How to preserve newsletters in RSS feed

26 views
Skip to first unread message

daniela_w...@subud.org

unread,
Aug 23, 2019, 11:48:27 AM8/23/19
to AtoM Users
This is not a technical question but more about how to put certain types of documents on the AtoM database.

I am currently an archivist for a non-profit organization. My organization has newsletters from various wings of our organization and national newsletters from our member countries. I have collected these newsletters for many years in paper and PDF format and put them on our AtoM database. Now our members are publishing their newsletters in RSS feed. I need to find a way to continue to collect, preserve, and provide access to these newsletters but don't know how to preserve RSS feed publications. Does anyone have experience in how to capture RSS feed newsletters in PDF?


Thank you for your help,


Daniela Moneta, MLIS

World Subud Association

Dan Gillean

unread,
Aug 26, 2019, 11:13:45 AM8/26/19
to ICA-AtoM Users
Hi Daniela, 

Tricky question!

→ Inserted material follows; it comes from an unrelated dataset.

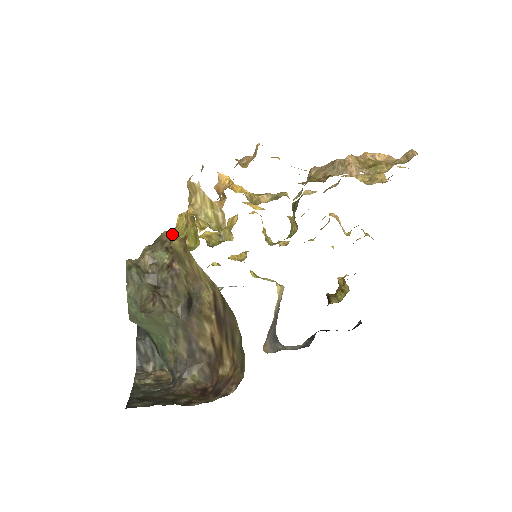
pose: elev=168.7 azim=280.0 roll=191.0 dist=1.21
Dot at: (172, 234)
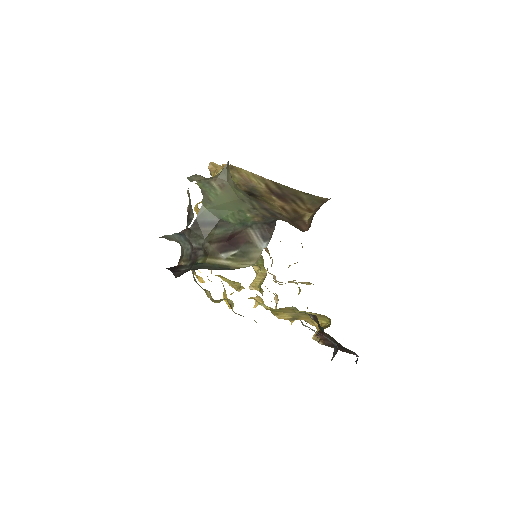
Dot at: occluded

I'm not personally very experienced with web crawling (so I could be wrong about some of the following!), but essentially that's what I believe would be required to capture this content. 

RSS is essentially an XML protocol that is used to expose web content to aggregators (such as RSS readers) - it passes a bit of metadata about the content being shared, which remains in HTML form generally. Are they still sharing the newsletter in PDF form in the RSS feed, or is the newsletter now fully HTML, that is being shared via RSS?

If the former, then I believe the source PDFs should still be discoverable on their website - RSS is just a way of automating the sharing of website updates, it won't change the content from HTML to PDF on its own.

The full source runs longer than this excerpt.